PensionersRants

Friday, October 26, 2012

4 Ways to Look at Your Whole Story

by Sierra Godfrey

I recently finished a book and was thumbing through the back where it has the reading group discussion questions. I never really read those--I mean, honestly, I paid my dues in school, I don't need to answer any stinkin' essay questions anymore. But even so, I find that I often skim these questions, especially if I really liked the book.

So today when I was working on the revisions in my WIP, I thought about those discussion questions. I think I read somewhere once that authors have to actually write those. I shuddered with horror at having to come up with discussion questions for my own book--but then I reconsidered. Turns out, they're a great exercise for knowing your characters or plot elements or symbolism better.

And they're just one of the following four things I do to see the bigger picture in my story better:

1. Write your own discussion questions.
I was wondering about the importance of one of my characters, a kind of formal old aunt of my heroine's. So I wrote, "What does [aunt] represent to [herione]? How does [aunt] help or hinder [herione] in her [quest]?"
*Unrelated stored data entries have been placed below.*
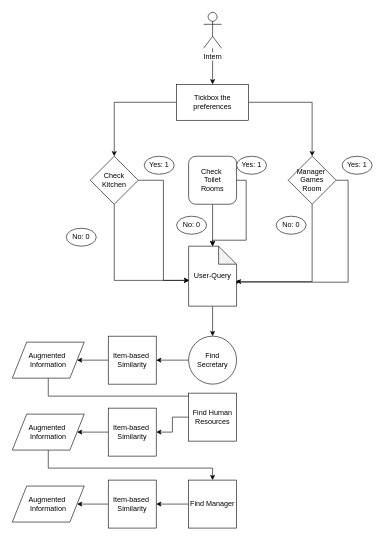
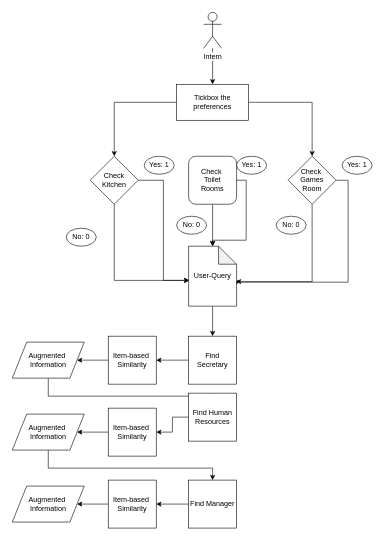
  <mxCell id="0" />
  <mxCell id="1" parent="0" />
  <mxCell id="2" style="edgeStyle=orthogonalEdgeStyle;rounded=0;orthogonalLoop=1;jettySize=auto;html=1;entryX=0.5;entryY=0;entryDx=0;entryDy=0;" edge="1" parent="1" source="3" target="6"><mxGeometry relative="1" as="geometry" /></mxCell>
  <mxCell id="3" value="Intern" style="shape=umlActor;verticalLabelPosition=bottom;labelBackgroundColor=#ffffff;verticalAlign=top;html=1;outlineConnect=0;" vertex="1" parent="1"><mxGeometry x="339" y="20" width="30" height="60" as="geometry" /></mxCell>
  <mxCell id="4" style="edgeStyle=orthogonalEdgeStyle;rounded=0;orthogonalLoop=1;jettySize=auto;html=1;entryX=0.5;entryY=0;entryDx=0;entryDy=0;" edge="1" parent="1" source="6" target="33"><mxGeometry relative="1" as="geometry" /></mxCell>
  <mxCell id="5" style="edgeStyle=orthogonalEdgeStyle;rounded=0;orthogonalLoop=1;jettySize=auto;html=1;" edge="1" parent="1" source="6" target="27"><mxGeometry relative="1" as="geometry" /></mxCell>
  <mxCell id="6" value="Tickbox the preferences" style="rounded=0;whiteSpace=wrap;html=1;" vertex="1" parent="1"><mxGeometry x="294" y="140" width="120" height="60" as="geometry" /></mxCell>
  <mxCell id="7" style="edgeStyle=orthogonalEdgeStyle;rounded=0;orthogonalLoop=1;jettySize=auto;html=1;entryX=0;entryY=0.5;entryDx=0;entryDy=0;" edge="1" parent="1"><mxGeometry relative="1" as="geometry"><mxPoint x="314" y="400" as="sourcePoint" /><Array as="points"><mxPoint x="200" y="400" /><mxPoint x="200" y="520" /></Array></mxGeometry></mxCell>
  <mxCell id="8" style="edgeStyle=orthogonalEdgeStyle;rounded=0;orthogonalLoop=1;jettySize=auto;html=1;entryX=1;entryY=0.5;entryDx=0;entryDy=0;" edge="1" parent="1" source="9" target="11"><mxGeometry relative="1" as="geometry" /></mxCell>
- <mxCell id="9" value="Find Secretary" style="ellipse;whiteSpace=wrap;html=1;aspect=fixed;" vertex="1" parent="1"><mxGeometry x="314" y="560" width="80" height="80" as="geometry" /></mxCell>
+ <mxCell id="9" value="Find Secretary" style="whiteSpace=wrap;html=1;aspect=fixed;" vertex="1" parent="1"><mxGeometry x="314" y="560" width="80" height="80" as="geometry" /></mxCell>
  <mxCell id="10" style="edgeStyle=orthogonalEdgeStyle;rounded=0;orthogonalLoop=1;jettySize=auto;html=1;entryX=1;entryY=0.5;entryDx=0;entryDy=0;" edge="1" parent="1" source="11" target="13"><mxGeometry relative="1" as="geometry" /></mxCell>
  <mxCell id="11" value="Item-based&amp;nbsp;&lt;br&gt;Similarity" style="whiteSpace=wrap;html=1;aspect=fixed;" vertex="1" parent="1"><mxGeometry x="180" y="560" width="80" height="80" as="geometry" /></mxCell>
  <mxCell id="12" style="edgeStyle=orthogonalEdgeStyle;rounded=0;orthogonalLoop=1;jettySize=auto;html=1;entryX=0.5;entryY=0;entryDx=0;entryDy=0;" edge="1" parent="1" source="13" target="15"><mxGeometry relative="1" as="geometry"><Array as="points"><mxPoint x="80" y="660" /><mxPoint x="354" y="660" /></Array></mxGeometry></mxCell>
  <mxCell id="13" value="Augmented&amp;nbsp;&lt;br&gt;Information" style="shape=parallelogram;perimeter=parallelogramPerimeter;whiteSpace=wrap;html=1;" vertex="1" parent="1"><mxGeometry x="20" y="570" width="120" height="60" as="geometry" /></mxCell>
  <mxCell id="14" style="edgeStyle=orthogonalEdgeStyle;rounded=0;orthogonalLoop=1;jettySize=auto;html=1;entryX=1;entryY=0.5;entryDx=0;entryDy=0;" edge="1" parent="1" source="15" target="17"><mxGeometry relative="1" as="geometry" /></mxCell>
  <mxCell id="15" value="Find Human&lt;br&gt;Resources" style="whiteSpace=wrap;html=1;aspect=fixed;" vertex="1" parent="1"><mxGeometry x="314" y="655" width="80" height="80" as="geometry" /></mxCell>
  <mxCell id="16" style="edgeStyle=orthogonalEdgeStyle;rounded=0;orthogonalLoop=1;jettySize=auto;html=1;" edge="1" parent="1" source="17" target="19"><mxGeometry relative="1" as="geometry" /></mxCell>
  <mxCell id="17" value="Item-based&amp;nbsp;&lt;br&gt;Similarity" style="whiteSpace=wrap;html=1;aspect=fixed;" vertex="1" parent="1"><mxGeometry x="180" y="680" width="80" height="80" as="geometry" /></mxCell>
  <mxCell id="18" style="edgeStyle=orthogonalEdgeStyle;rounded=0;orthogonalLoop=1;jettySize=auto;html=1;entryX=0.5;entryY=0;entryDx=0;entryDy=0;" edge="1" parent="1" source="19" target="21"><mxGeometry relative="1" as="geometry"><Array as="points"><mxPoint x="80" y="780" /><mxPoint x="354" y="780" /></Array></mxGeometry></mxCell>
  <mxCell id="19" value="Augmented&amp;nbsp;&lt;br&gt;Information" style="shape=parallelogram;perimeter=parallelogramPerimeter;whiteSpace=wrap;html=1;" vertex="1" parent="1"><mxGeometry x="20" y="690" width="120" height="60" as="geometry" /></mxCell>
  <mxCell id="20" style="edgeStyle=orthogonalEdgeStyle;rounded=0;orthogonalLoop=1;jettySize=auto;html=1;" edge="1" parent="1" source="21" target="23"><mxGeometry relative="1" as="geometry" /></mxCell>
  <mxCell id="21" value="Find Manager" style="whiteSpace=wrap;html=1;aspect=fixed;" vertex="1" parent="1"><mxGeometry x="314" y="800" width="80" height="80" as="geometry" /></mxCell>
  <mxCell id="22" style="edgeStyle=orthogonalEdgeStyle;rounded=0;orthogonalLoop=1;jettySize=auto;html=1;entryX=1;entryY=0.5;entryDx=0;entryDy=0;" edge="1" parent="1" source="23" target="24"><mxGeometry relative="1" as="geometry" /></mxCell>
  <mxCell id="23" value="Item-based&amp;nbsp;&lt;br&gt;Similarity" style="whiteSpace=wrap;html=1;aspect=fixed;" vertex="1" parent="1"><mxGeometry x="180" y="800" width="80" height="80" as="geometry" /></mxCell>
  <mxCell id="24" value="Augmented&amp;nbsp;&lt;br&gt;Information" style="shape=parallelogram;perimeter=parallelogramPerimeter;whiteSpace=wrap;html=1;" vertex="1" parent="1"><mxGeometry x="20" y="810" width="120" height="60" as="geometry" /></mxCell>
  <mxCell id="25" style="edgeStyle=orthogonalEdgeStyle;rounded=0;orthogonalLoop=1;jettySize=auto;html=1;entryX=0.013;entryY=0.57;entryDx=0;entryDy=0;entryPerimeter=0;" edge="1" parent="1" source="27" target="35"><mxGeometry relative="1" as="geometry"><Array as="points"><mxPoint x="190" y="467" /></Array></mxGeometry></mxCell>
  <mxCell id="26" style="edgeStyle=orthogonalEdgeStyle;rounded=0;orthogonalLoop=1;jettySize=auto;html=1;entryX=0.013;entryY=0.57;entryDx=0;entryDy=0;entryPerimeter=0;" edge="1" parent="1" source="27" target="35"><mxGeometry relative="1" as="geometry" /></mxCell>
  <mxCell id="27" value="Check&lt;br&gt;Kitchen" style="rhombus;whiteSpace=wrap;html=1;" vertex="1" parent="1"><mxGeometry x="150" y="260" width="80" height="80" as="geometry" /></mxCell>
  <mxCell id="28" style="edgeStyle=orthogonalEdgeStyle;rounded=0;orthogonalLoop=1;jettySize=auto;html=1;" edge="1" parent="1" source="30" target="35"><mxGeometry relative="1" as="geometry" /></mxCell>
  <mxCell id="29" style="edgeStyle=orthogonalEdgeStyle;rounded=0;orthogonalLoop=1;jettySize=auto;html=1;entryX=0.5;entryY=0;entryDx=0;entryDy=0;entryPerimeter=0;" edge="1" parent="1" source="30" target="35"><mxGeometry relative="1" as="geometry"><Array as="points"><mxPoint x="410" y="300" /><mxPoint x="410" y="400" /><mxPoint x="354" y="400" /></Array></mxGeometry></mxCell>
  <mxCell id="30" value="Check&amp;nbsp;&lt;br&gt;Toilet&lt;br&gt;Rooms" style="whiteSpace=wrap;html=1;rounded=1;" vertex="1" parent="1"><mxGeometry x="314" y="260" width="80" height="80" as="geometry" /></mxCell>
  <mxCell id="31" style="edgeStyle=orthogonalEdgeStyle;rounded=0;orthogonalLoop=1;jettySize=auto;html=1;entryX=0.988;entryY=0.59;entryDx=0;entryDy=0;entryPerimeter=0;" edge="1" parent="1" source="33" target="35"><mxGeometry relative="1" as="geometry"><Array as="points"><mxPoint x="520" y="469" /></Array></mxGeometry></mxCell>
  <mxCell id="32" style="edgeStyle=orthogonalEdgeStyle;rounded=0;orthogonalLoop=1;jettySize=auto;html=1;entryX=0;entryY=0;entryDx=80;entryDy=65;entryPerimeter=0;" edge="1" parent="1" source="33" target="35"><mxGeometry relative="1" as="geometry"><mxPoint x="520" y="470" as="targetPoint" /><Array as="points"><mxPoint x="580" y="300" /><mxPoint x="580" y="470" /><mxPoint x="394" y="470" /></Array></mxGeometry></mxCell>
- <mxCell id="33" value="Manager&amp;nbsp;&lt;br&gt;Games &lt;br&gt;Room" style="rhombus;whiteSpace=wrap;html=1;" vertex="1" parent="1"><mxGeometry x="480" y="260" width="80" height="80" as="geometry" /></mxCell>
+ <mxCell id="33" value="Check&amp;nbsp;&lt;br&gt;Games &lt;br&gt;Room" style="rhombus;whiteSpace=wrap;html=1;" vertex="1" parent="1"><mxGeometry x="480" y="260" width="80" height="80" as="geometry" /></mxCell>
  <mxCell id="34" style="edgeStyle=orthogonalEdgeStyle;rounded=0;orthogonalLoop=1;jettySize=auto;html=1;entryX=0.5;entryY=0;entryDx=0;entryDy=0;" edge="1" parent="1" source="35" target="9"><mxGeometry relative="1" as="geometry" /></mxCell>
  <mxCell id="35" value="User-Query" style="shape=note;whiteSpace=wrap;html=1;backgroundOutline=1;darkOpacity=0.05;" vertex="1" parent="1"><mxGeometry x="314" y="410" width="80" height="100" as="geometry" /></mxCell>
  <mxCell id="36" value="No: 0" style="ellipse;whiteSpace=wrap;html=1;" vertex="1" parent="1"><mxGeometry x="110" y="380" width="50" height="30" as="geometry" /></mxCell>
  <mxCell id="37" value="Yes: 1" style="ellipse;whiteSpace=wrap;html=1;" vertex="1" parent="1"><mxGeometry x="240" y="260" width="50" height="30" as="geometry" /></mxCell>
  <mxCell id="38" value="No: 0" style="ellipse;whiteSpace=wrap;html=1;" vertex="1" parent="1"><mxGeometry x="294" y="360" width="50" height="30" as="geometry" /></mxCell>
  <mxCell id="39" value="Yes: 1" style="ellipse;whiteSpace=wrap;html=1;" vertex="1" parent="1"><mxGeometry x="394" y="260" width="50" height="30" as="geometry" /></mxCell>
  <mxCell id="40" value="Yes: 1" style="ellipse;whiteSpace=wrap;html=1;" vertex="1" parent="1"><mxGeometry x="570" y="260" width="50" height="30" as="geometry" /></mxCell>
  <mxCell id="41" value="No: 0" style="ellipse;whiteSpace=wrap;html=1;" vertex="1" parent="1"><mxGeometry x="460" y="360" width="50" height="30" as="geometry" /></mxCell>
Naturally, I came up with my own answer, and that really helped me clarify the role of this character. It also helped enhance her place in the overall story.

2. Write your query first.
Lots of people say to do this and I couldn't agree more. A query describes your plot, the characters, and what's at stake. These are the basics of your whole story! I've always told myself that if I have trouble naming those elements, then I have trouble with my plot.

3. Write a quick and dirty synopsis.
Oh, not the dreaded synopsis! But yes--and this one's for you. Just freeform write everything that happens in the book, starting from the beginning. If you're writing an 85,000 word novel, then keeping track of all the events can be like herding cats. Write it down and see the forest for the trees. When I did this, I found myself adding in several elements that I wanted to highlight in the story, which hadn't been there.

4. Save your first chapter for last.
This is one I learned the hard way. I write a crappy first chapter when I start a story--because I know that only after I've finished the whole story will I be able to go back and rewrite it and have it foreshadow the rest of the book. And it really has to fit in with the ending in so many ways. And by the time you've written your whole book, you'll have a really good understanding of your character's flaws and desires, which can be hinted at in the first chapter.